Problem requirements
Leave out the images and set down the records below exactly.

Available records
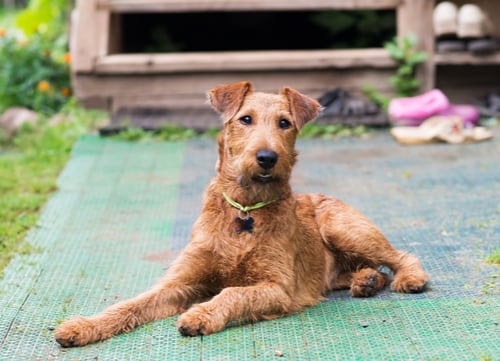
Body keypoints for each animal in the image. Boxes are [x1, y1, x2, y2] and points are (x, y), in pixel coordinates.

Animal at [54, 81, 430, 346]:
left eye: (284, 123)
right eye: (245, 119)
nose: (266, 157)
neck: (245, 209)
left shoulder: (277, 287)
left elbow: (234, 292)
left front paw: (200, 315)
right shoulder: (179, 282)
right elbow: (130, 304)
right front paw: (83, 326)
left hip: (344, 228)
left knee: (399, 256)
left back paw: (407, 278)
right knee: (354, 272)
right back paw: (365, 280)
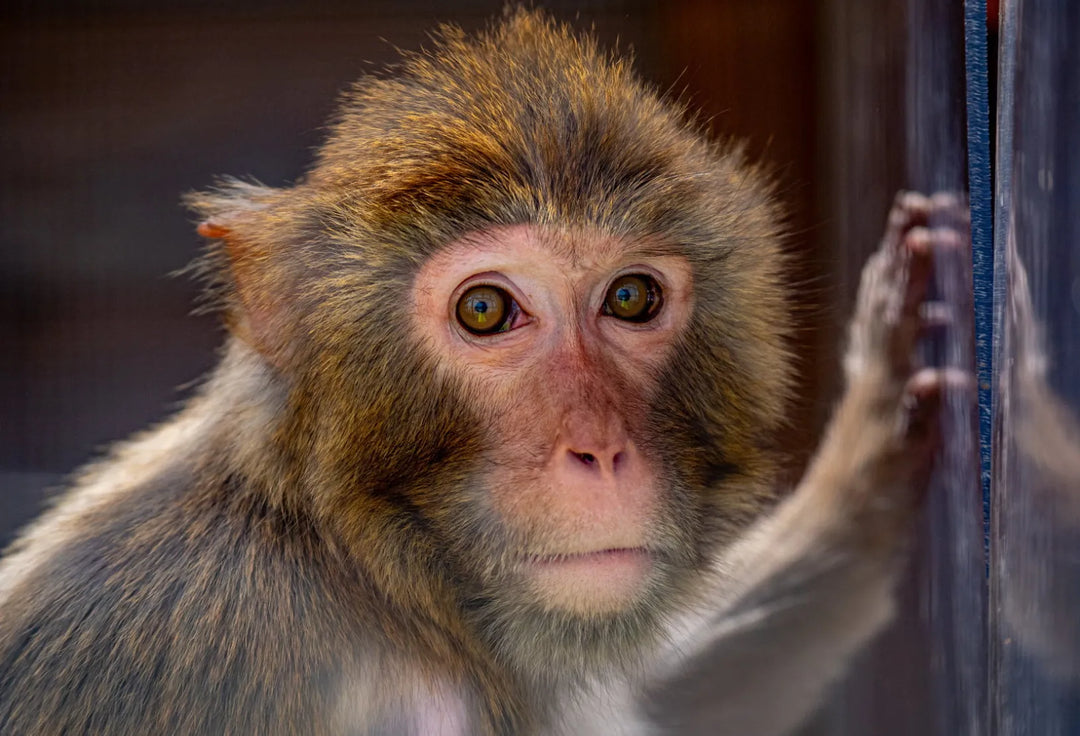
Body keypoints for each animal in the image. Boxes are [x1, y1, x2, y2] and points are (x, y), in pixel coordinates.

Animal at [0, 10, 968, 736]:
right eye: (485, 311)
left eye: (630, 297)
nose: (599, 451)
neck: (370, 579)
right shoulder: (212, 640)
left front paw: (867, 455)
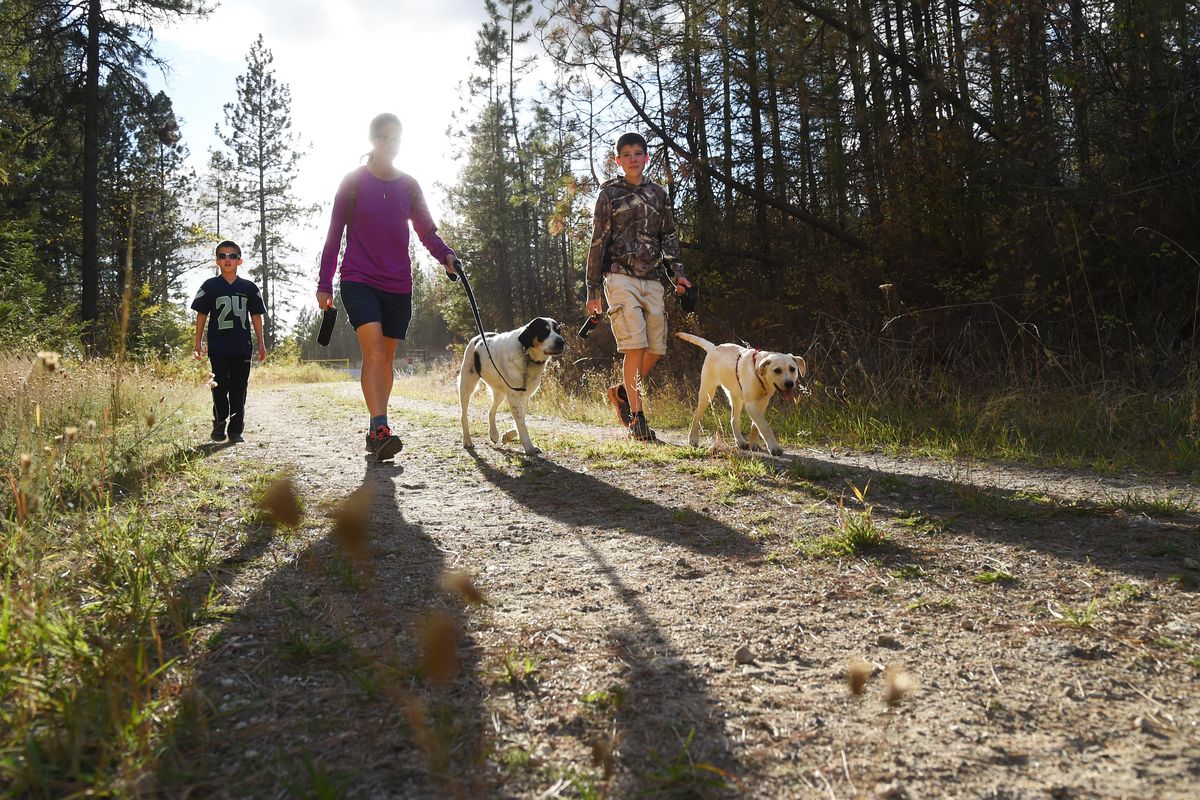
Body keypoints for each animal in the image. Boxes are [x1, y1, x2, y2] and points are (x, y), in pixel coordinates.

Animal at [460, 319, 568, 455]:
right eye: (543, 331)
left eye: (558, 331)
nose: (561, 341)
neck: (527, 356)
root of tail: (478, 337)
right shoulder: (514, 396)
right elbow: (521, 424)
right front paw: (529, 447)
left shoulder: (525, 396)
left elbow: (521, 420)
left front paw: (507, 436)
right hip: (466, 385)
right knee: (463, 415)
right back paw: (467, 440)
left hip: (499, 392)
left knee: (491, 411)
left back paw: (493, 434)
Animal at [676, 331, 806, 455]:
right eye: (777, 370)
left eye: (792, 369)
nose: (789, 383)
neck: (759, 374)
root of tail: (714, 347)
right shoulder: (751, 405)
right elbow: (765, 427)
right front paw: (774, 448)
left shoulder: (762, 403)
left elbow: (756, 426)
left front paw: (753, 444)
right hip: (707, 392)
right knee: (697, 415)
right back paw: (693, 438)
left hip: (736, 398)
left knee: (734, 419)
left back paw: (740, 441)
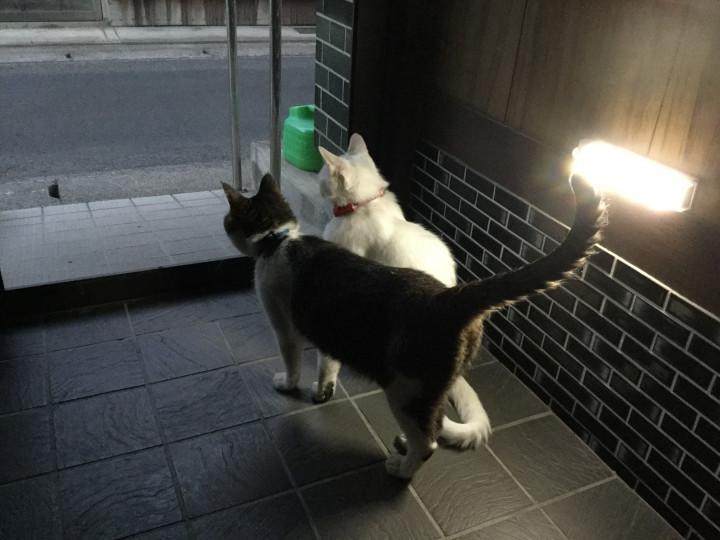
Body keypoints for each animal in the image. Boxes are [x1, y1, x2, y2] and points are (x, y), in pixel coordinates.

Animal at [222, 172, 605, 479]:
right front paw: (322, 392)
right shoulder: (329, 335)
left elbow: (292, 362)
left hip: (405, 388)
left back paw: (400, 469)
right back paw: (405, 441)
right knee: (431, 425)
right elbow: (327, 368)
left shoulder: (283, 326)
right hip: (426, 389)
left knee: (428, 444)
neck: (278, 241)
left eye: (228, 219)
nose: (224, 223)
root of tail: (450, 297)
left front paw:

Reply
Body keypoints for each animal in the image. Boxes are [x1, y1, x2, y2] and points are (x, y), in pixel coordinates.

Animal at [54, 81, 430, 346]:
left eye: (284, 123)
right eye: (245, 119)
nose: (266, 157)
neck: (245, 209)
left shoulder: (277, 287)
left elbow: (234, 292)
left front paw: (200, 315)
right shoulder: (179, 282)
right elbow: (130, 304)
right front paw: (83, 326)
left hip: (344, 228)
left knee: (399, 256)
left back paw: (407, 278)
right knee: (354, 272)
right back paw: (365, 280)
Body keypoints for each animal in the image. Boxes are [x1, y1, x2, y2] and points are (x, y), in pixel coordinates.

Animal at [0, 10, 968, 736]:
right eye: (485, 311)
left eye: (630, 297)
nose: (599, 451)
neck: (370, 579)
right shoulder: (212, 640)
left front paw: (867, 455)
Body keypoints for each animal in the image. Boxes are [x1, y1, x2, y2] and points are (x, y), in pixel coordinates.

Animal at [460, 319, 568, 455]:
right eye: (543, 331)
left eye: (558, 331)
nose: (561, 341)
neck: (527, 356)
root of tail: (478, 337)
right shoulder: (514, 396)
right elbow: (521, 424)
right front paw: (529, 447)
left shoulder: (525, 396)
left elbow: (521, 420)
left front paw: (507, 436)
right hip: (466, 385)
right knee: (463, 415)
right back paw: (467, 440)
left hip: (499, 392)
left knee: (491, 411)
left back paw: (493, 434)
Animal at [676, 331, 806, 455]:
right eye: (777, 370)
left eye: (792, 369)
nose: (789, 383)
neck: (759, 374)
root of tail: (714, 347)
right shoulder: (751, 405)
right elbow: (765, 427)
right front paw: (774, 448)
left shoulder: (762, 403)
left elbow: (756, 426)
left front paw: (753, 444)
right hip: (707, 392)
right knee: (697, 415)
right back paw: (693, 438)
left hip: (736, 398)
left knee: (734, 419)
left back paw: (740, 441)
Body keypoints for each animal in the image. Boxes are [x1, y1, x2, y2] and points are (x, y), in pixel coordinates.

Animal at [222, 172, 605, 479]:
right front paw: (322, 392)
right shoulder: (329, 335)
left elbow: (292, 362)
left hip: (405, 388)
left back paw: (400, 469)
right back paw: (405, 441)
right knee: (431, 425)
right elbow: (327, 368)
left shoulder: (283, 326)
right hip: (426, 389)
left knee: (428, 444)
neck: (278, 241)
left eye: (228, 219)
nose: (224, 223)
root of tail: (450, 297)
left front paw:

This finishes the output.